The Sunday Star-Times said later on Thursday night he sent an email to senior council staff saying he had "utter contempt" for Local Government Minister Rodney Hide and Housing Minister Maurice Williamson for the "rape and pillage" of the North Shore council.
Mr Williams, who has six months of his term remaining, said he was being singled out by political opponents who were unhappy he was questioning the process of the super city local government reform in Auckland.
Mr Hide has said it was time for Mr Williams to go, and The New Zealand Herald said five North Shore councillors and another five local politicians have signed a letter asking him to resign.

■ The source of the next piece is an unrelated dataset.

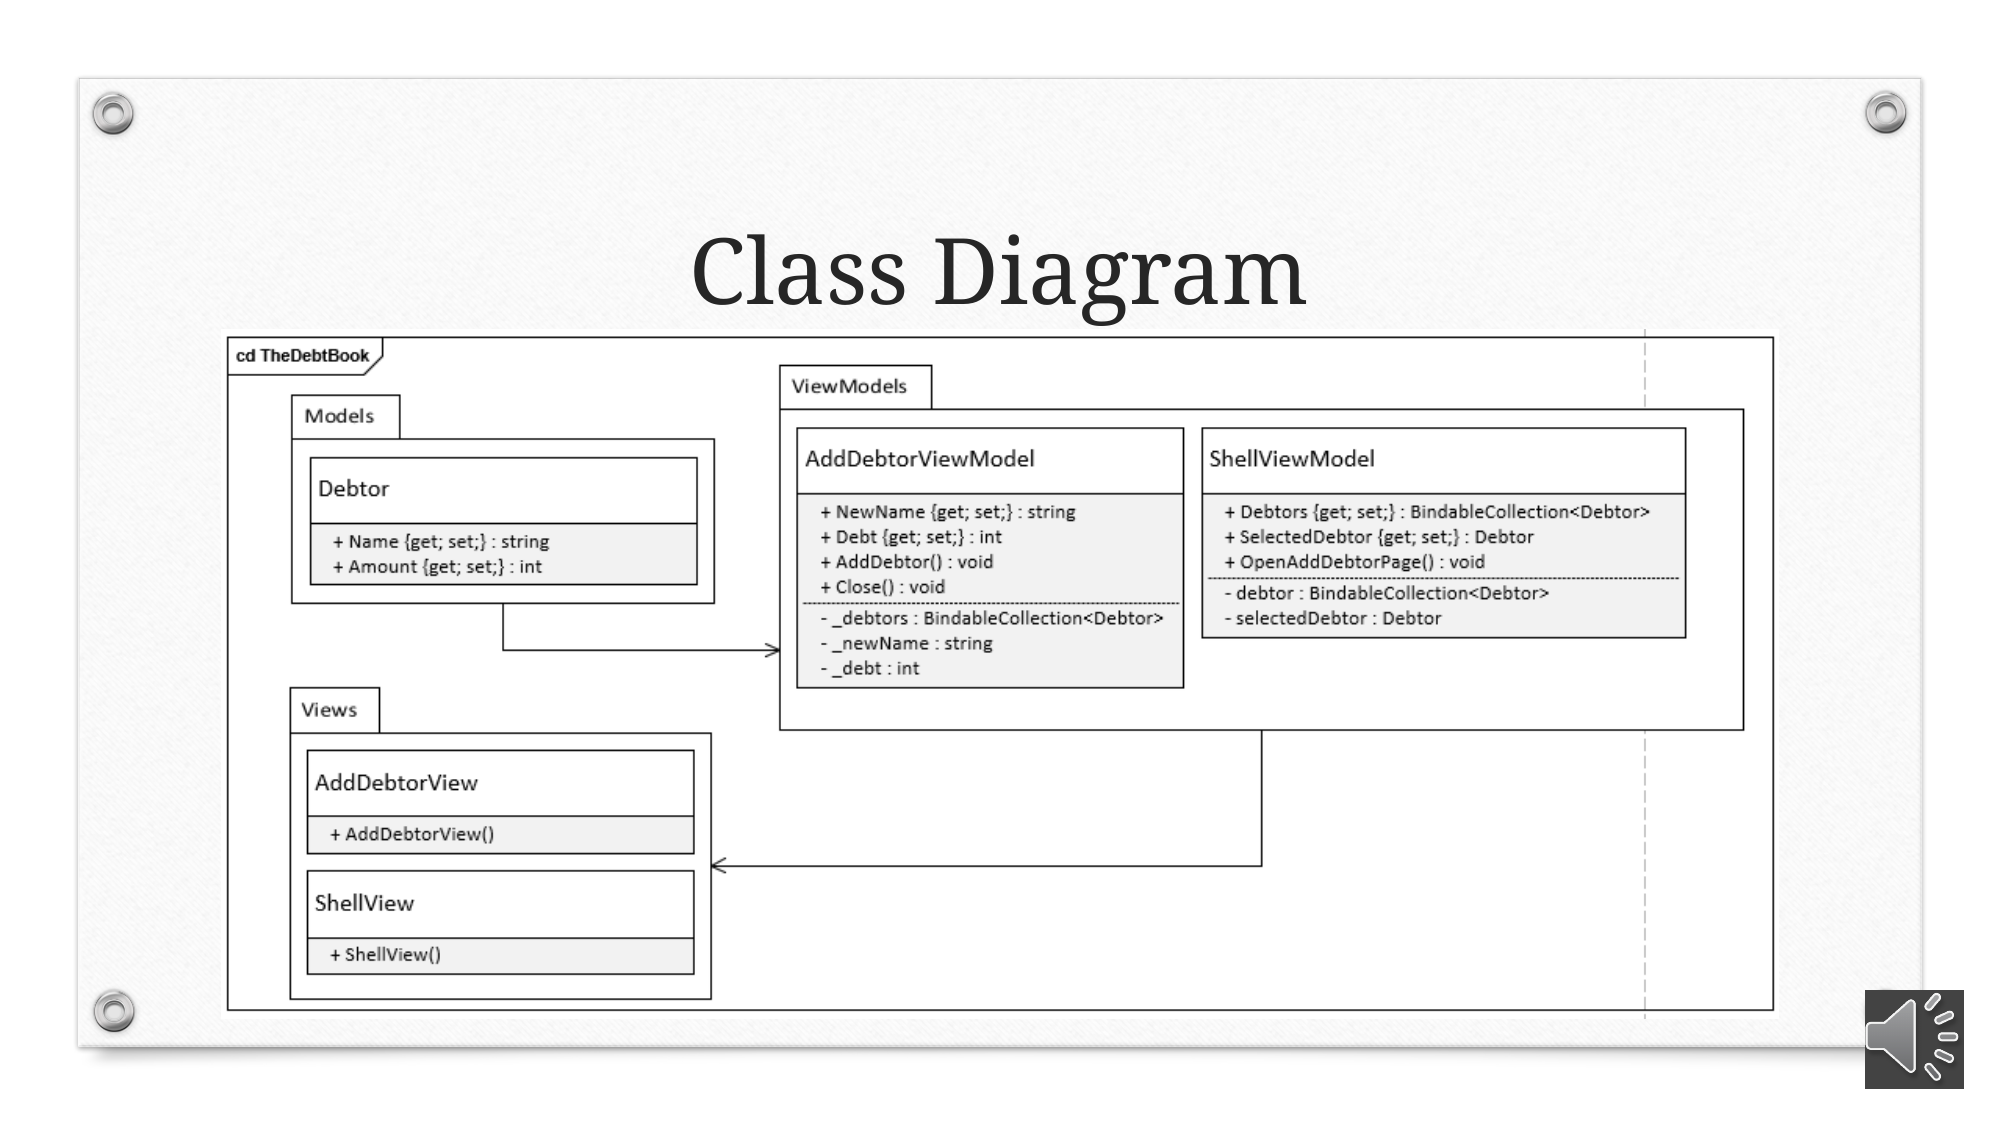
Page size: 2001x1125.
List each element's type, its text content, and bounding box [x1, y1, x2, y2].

picture [0, 0, 2000, 1125]
title Class Diagram [212, 161, 1788, 375]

"He has really tarnished the reputation of the North Shore in many ways," Councillor Ann Hartley told Radio New Zealand. "This is just the latest. It has gone on for 2-1/2 years and he really is a laughing stock, it doesn't matter where you go."
Councillor Chris Darby said the incident reported on Sunday was the "last straw."
"We've witnessed this sort of belligerent behaviour for a long period and it's our job to stand up and not condone this activity. It's well documented," he told Radio New Zealand. Mr Darby said the council had much work to do in the lead-up to the establishment of the Auckland Council in October.
"It's difficult to do this work when the first topic of conversation when you're dealing with regional politicians is 'what's up with the Mayor'?"
One of Mr Williams' supporters, Councillor Jan O'Connor, told Radio New Zealand she wished Mr Williams' opponents "could just beat up on somebody else for a change".
Mr Williams was in headlines recently for sending texts in the early hours of the morning to Prime Minister John Key. He said they were expressing his views on the super city but Mr Key labelled them aggressive and obnoxious.